Task data:
= = = = =

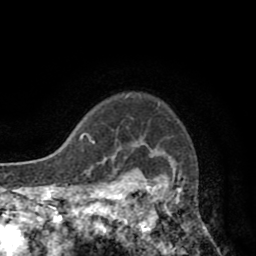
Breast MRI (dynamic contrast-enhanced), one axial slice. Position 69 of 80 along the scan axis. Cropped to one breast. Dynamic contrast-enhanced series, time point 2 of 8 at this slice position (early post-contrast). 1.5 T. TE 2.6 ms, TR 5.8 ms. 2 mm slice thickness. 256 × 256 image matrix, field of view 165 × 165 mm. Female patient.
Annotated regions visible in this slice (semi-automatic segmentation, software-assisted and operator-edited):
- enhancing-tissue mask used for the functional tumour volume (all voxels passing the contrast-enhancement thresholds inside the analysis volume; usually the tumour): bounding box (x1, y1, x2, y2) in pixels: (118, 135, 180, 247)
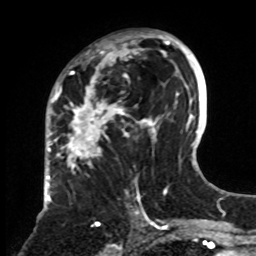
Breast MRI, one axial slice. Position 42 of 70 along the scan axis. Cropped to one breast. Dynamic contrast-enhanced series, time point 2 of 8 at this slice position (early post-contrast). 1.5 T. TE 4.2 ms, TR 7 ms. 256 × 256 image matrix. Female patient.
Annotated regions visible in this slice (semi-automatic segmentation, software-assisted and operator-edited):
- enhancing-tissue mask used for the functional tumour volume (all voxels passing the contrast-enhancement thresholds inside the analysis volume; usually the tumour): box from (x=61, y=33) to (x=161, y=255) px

= = = = =

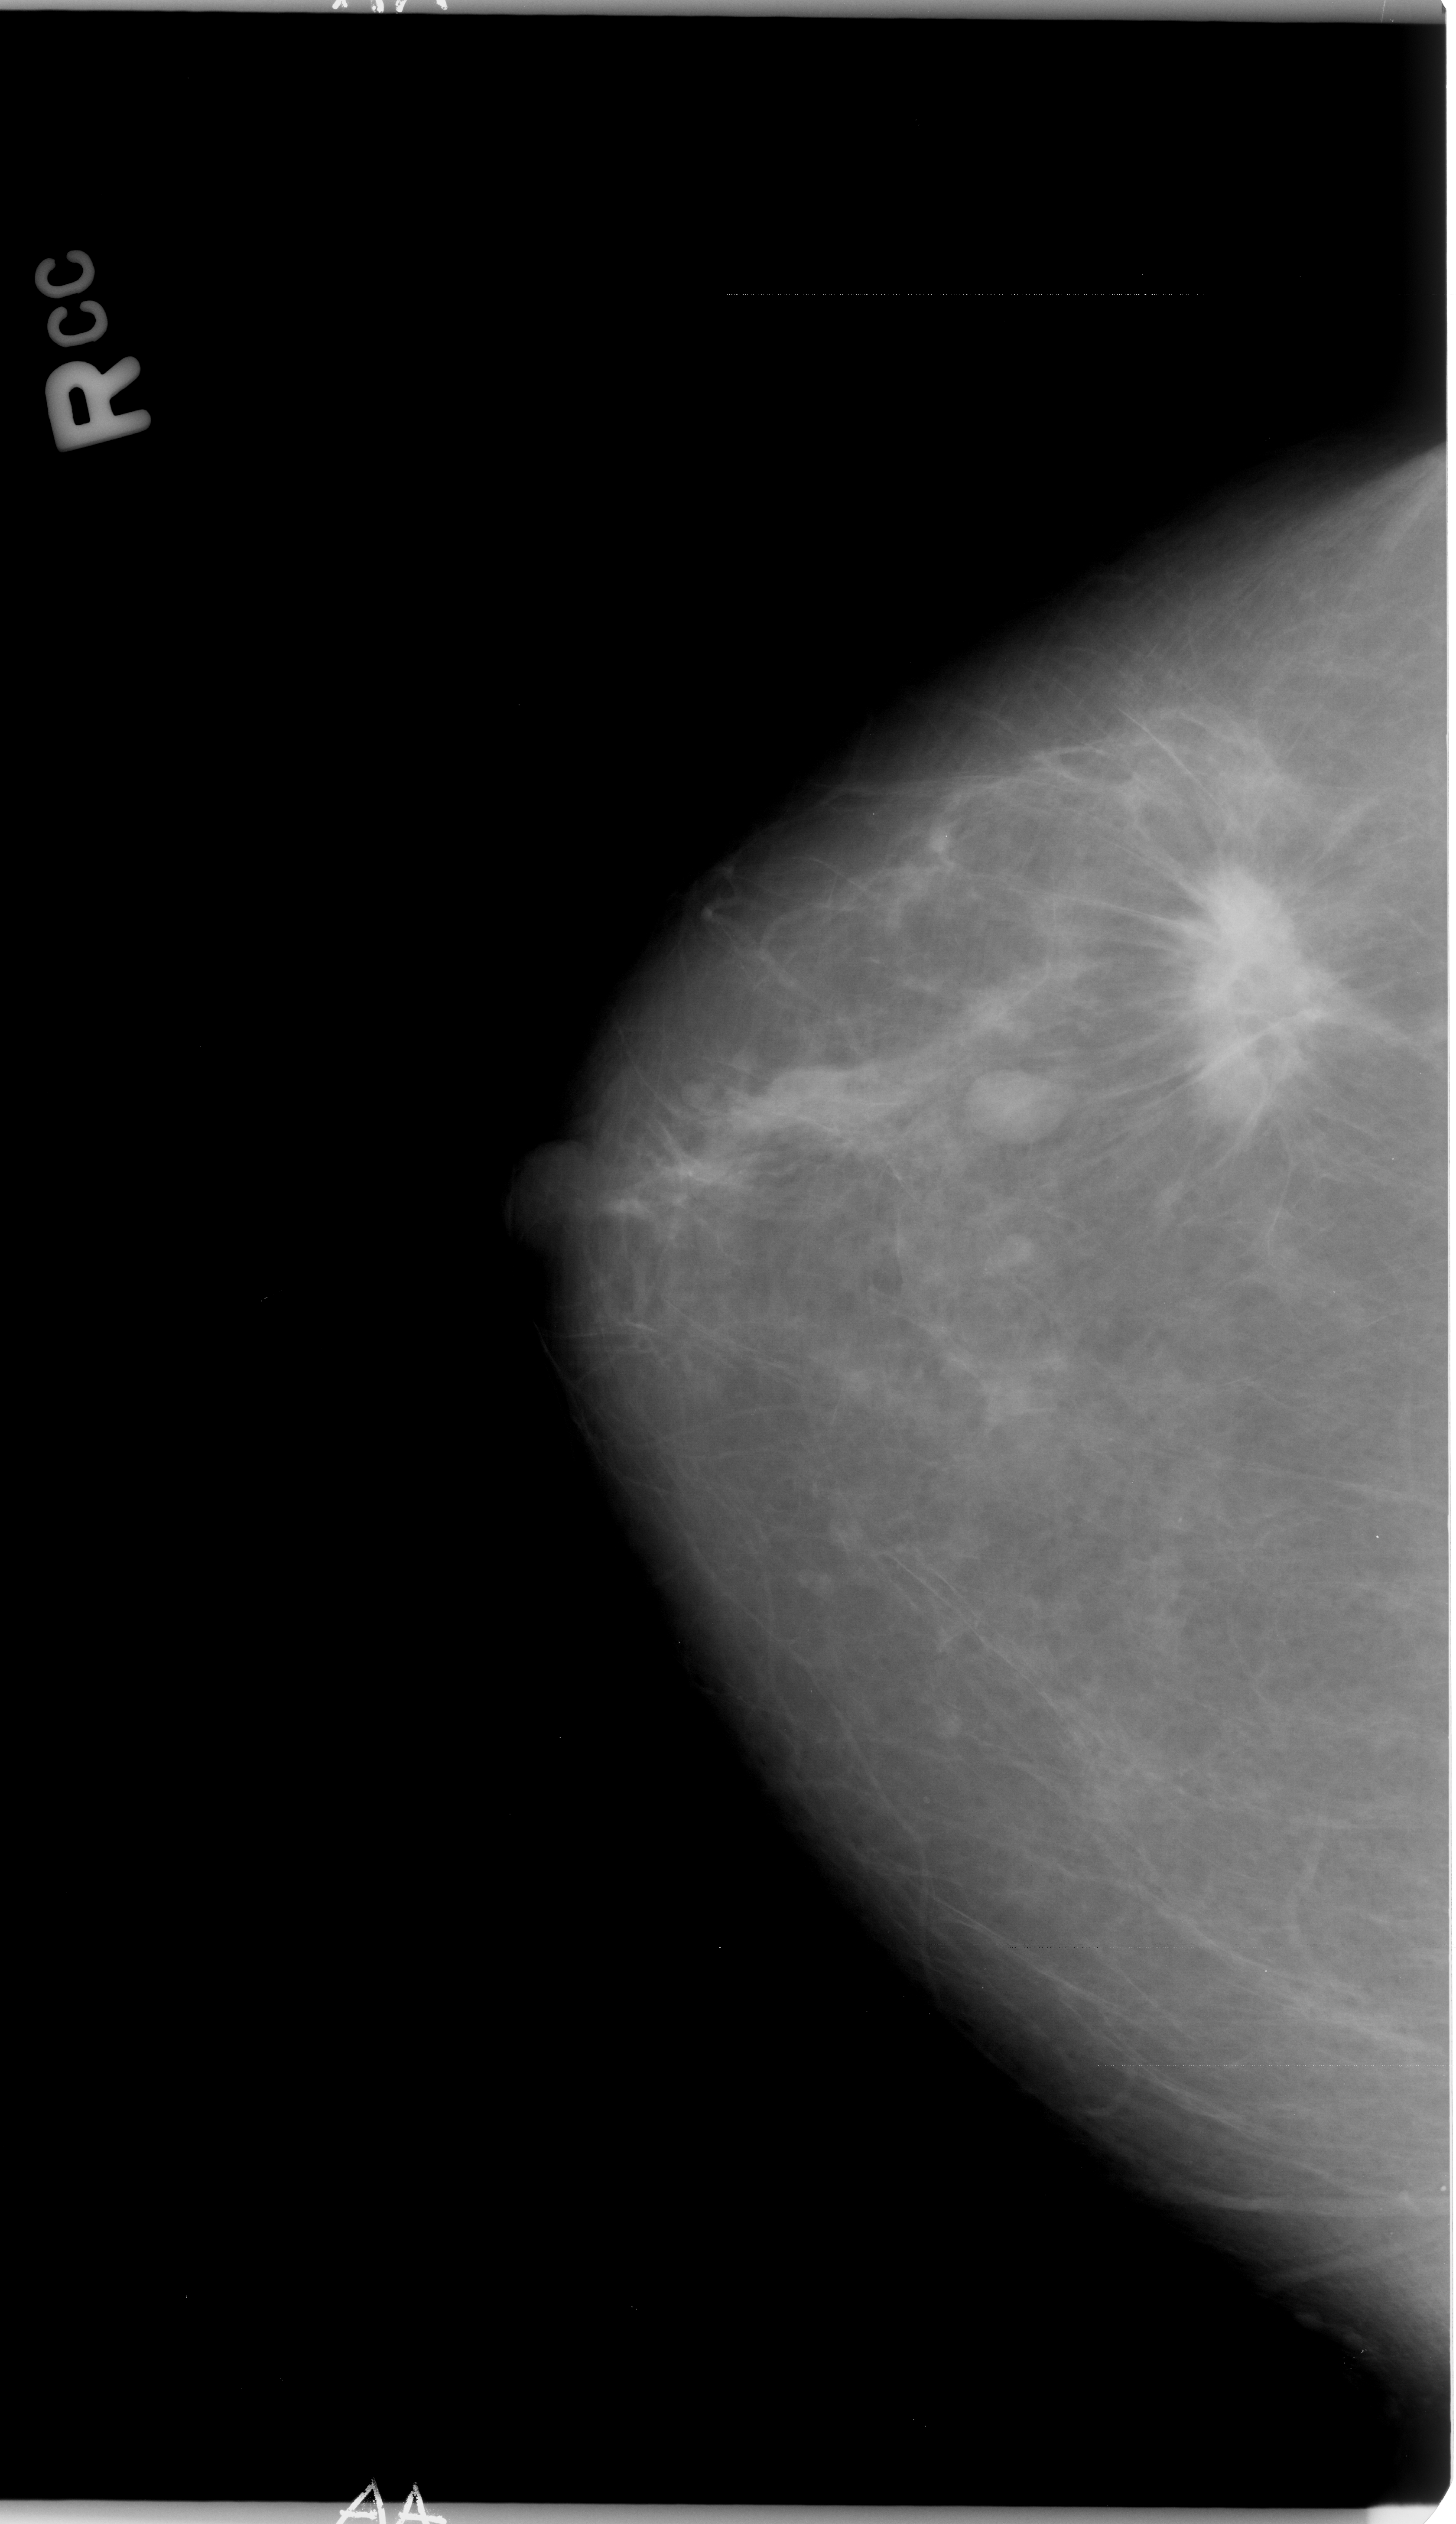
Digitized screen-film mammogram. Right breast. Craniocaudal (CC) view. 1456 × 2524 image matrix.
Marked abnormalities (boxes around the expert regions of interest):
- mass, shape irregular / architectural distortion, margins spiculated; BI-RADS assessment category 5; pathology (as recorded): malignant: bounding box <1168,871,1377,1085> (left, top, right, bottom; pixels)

= = = = =

Requirement: Figure out how many lines of the material above hold the word "bounding", and answer with that number only.

Reply to the exercise: 2